Task prompt: A partial copy is required: transcribe exactly the lines from the one containing "Bà Rịa Vũng Tàu nói chung." through the last line below, without any pictures.

Extracted records:
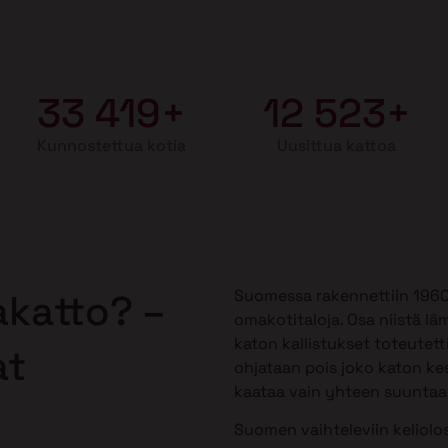
33 419+
12 523+
Kunnostettua kotia
Uusittua kattoa
Suomessa rakennettiin 1960-1
akatto? –
omakotitaloja. Osa niistä lä
katon kallistukset toteutetti
at
ohjataan pois joko katon kes
kaataa vain yhteen suuntaan,
Suomen vaihteleviin keliolos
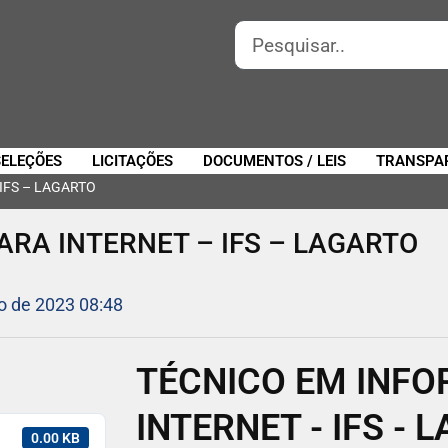
SELEÇÕES
LICITAÇÕES
DOCUMENTOS / LEIS
TRANSPA
IFS – LAGARTO
ARA INTERNET – IFS – LAGARTO
o de 2023 08:48
TÉCNICO EM INFO
INTERNET - IFS - 
0.00 KB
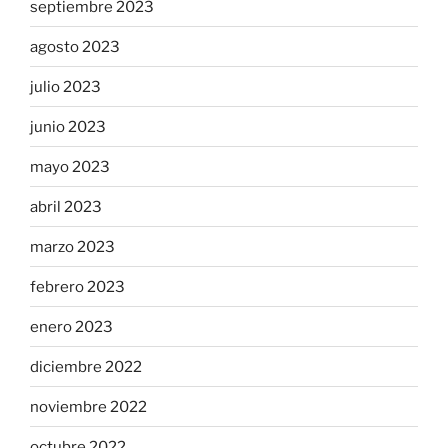
septiembre 2023
agosto 2023
julio 2023
junio 2023
mayo 2023
abril 2023
marzo 2023
febrero 2023
enero 2023
diciembre 2022
noviembre 2022
octubre 2022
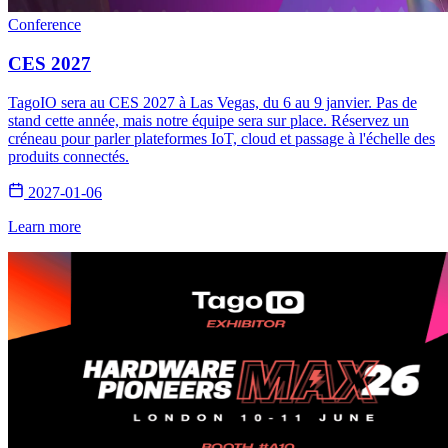
Conference
CES 2027
TagoIO sera au CES 2027 à Las Vegas, du 6 au 9 janvier. Pas de
stand cette année, mais notre équipe sera sur place. Réservez un
créneau pour parler plateformes IoT, cloud et passage à l'échelle des
produits connectés.
2027-01-06
Learn more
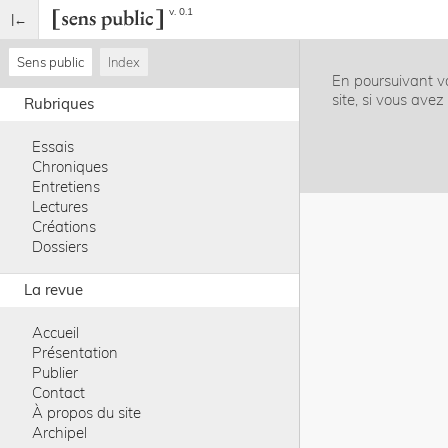
v. 0.1
Sens public
Index
En poursuivant vo
site, si vous ave
Rubriques
Essais
Chroniques
Entretiens
Lectures
Créations
Dossiers
La revue
Accueil
Présentation
Publier
Contact
À propos du site
Archipel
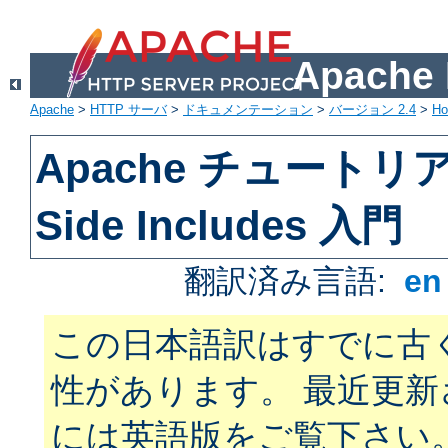
Apach
Apache
>
HTTP サーバ
>
ドキュメンテーション
>
バージョン 2.4
>
H
Apache チュートリアル
Side Includes 入門
翻訳済み言語:
e
この日本語訳はすでに古
性があります。 最近更
には英語版をご覧下さい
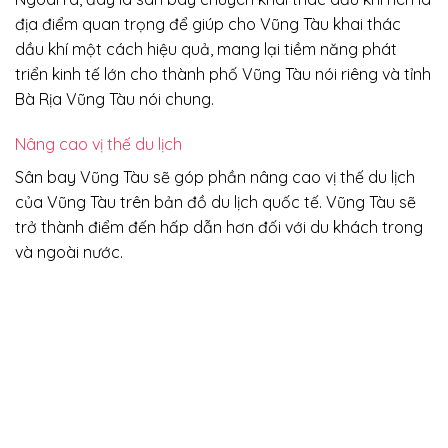
địa điểm quan trọng để giúp cho Vũng Tàu khai thác
dầu khí một cách hiệu quả, mang lại tiềm năng phát
triển kinh tế lớn cho thành phố Vũng Tàu nói riêng và tỉnh
Bà Rịa Vũng Tàu nói chung.
Nâng cao vị thế du lịch
Sân bay Vũng Tàu sẽ góp phần nâng cao vị thế du lịch
của Vũng Tàu trên bản đồ du lịch quốc tế. Vũng Tàu sẽ
trở thành điểm đến hấp dẫn hơn đối với du khách trong
và ngoài nước.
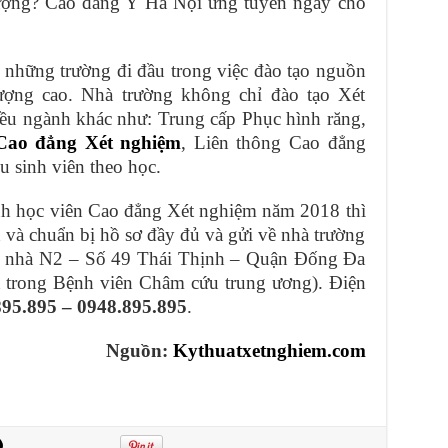
ượng? Cao đẳng Y Hà Nội ứng tuyển ngay cho
 những trường đi đầu trong việc đào tạo nguồn
ượng cao. Nhà trường không chỉ đào tạo Xét
ều ngành khác như: Trung cấp Phục hình răng,
Cao đẳng Xét nghiệm
, Liên thông Cao đẳng
 sinh viên theo học.
nh học viên Cao đẳng Xét nghiệm năm 2018 thì
 và chuẩn bị hồ sơ đầy đủ và gửi về nhà trường
, nhà N2 – Số 49 Thái Thịnh – Quận Đống Đa
n trong Bệnh viên Châm cứu trung ương). Điện
895.895 – 0948.895.895
.
Nguồn:
Kythuatxetnghiem.com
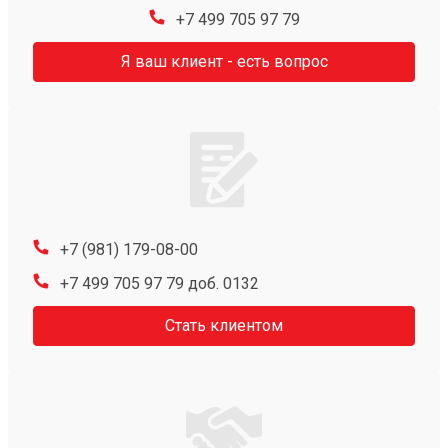
+7 499 705 97 79
Я ваш клиент - есть вопрос
+7 (981) 179-08-00
+7 499 705 97 79 доб. 0132
Стать клиентом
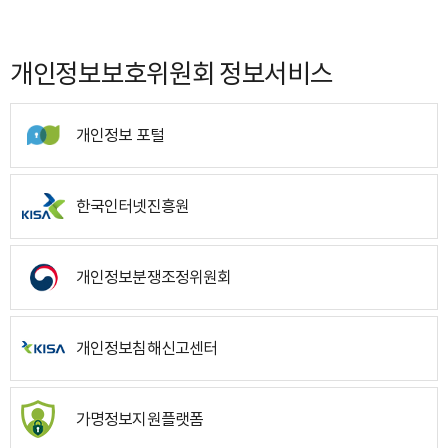
개인정보보호위원회 정보서비스
개인정보 포털
한국인터넷진흥원
개인정보분쟁조정위원회
개인정보침해신고센터
가명정보지원플랫폼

Result of the task:
Bà Rịa Vũng Tàu nói chung.
Nâng cao vị thế du lịch
Sân bay Vũng Tàu sẽ góp phần nâng cao vị thế du lịch
của Vũng Tàu trên bản đồ du lịch quốc tế. Vũng Tàu sẽ
trở thành điểm đến hấp dẫn hơn đối với du khách trong
và ngoài nước.
ượng? Cao đẳng Y Hà Nội ứng tuyển ngay cho
 những trường đi đầu trong việc đào tạo nguồn
ượng cao. Nhà trường không chỉ đào tạo Xét
ều ngành khác như: Trung cấp Phục hình răng,
Cao đẳng Xét nghiệm
, Liên thông Cao đẳng
 sinh viên theo học.
nh học viên Cao đẳng Xét nghiệm năm 2018 thì
 và chuẩn bị hồ sơ đầy đủ và gửi về nhà trường
, nhà N2 – Số 49 Thái Thịnh – Quận Đống Đa
n trong Bệnh viên Châm cứu trung ương). Điện
895.895 – 0948.895.895
.
Nguồn:
Kythuatxetnghiem.com
+7 499 705 97 79
Я ваш клиент - есть вопрос
+7 (981) 179-08-00
+7 499 705 97 79 доб. 0132
Стать клиентом
개인정보보호위원회 정보서비스
개인정보 포털
한국인터넷진흥원
개인정보분쟁조정위원회
개인정보침해신고센터
가명정보지원플랫폼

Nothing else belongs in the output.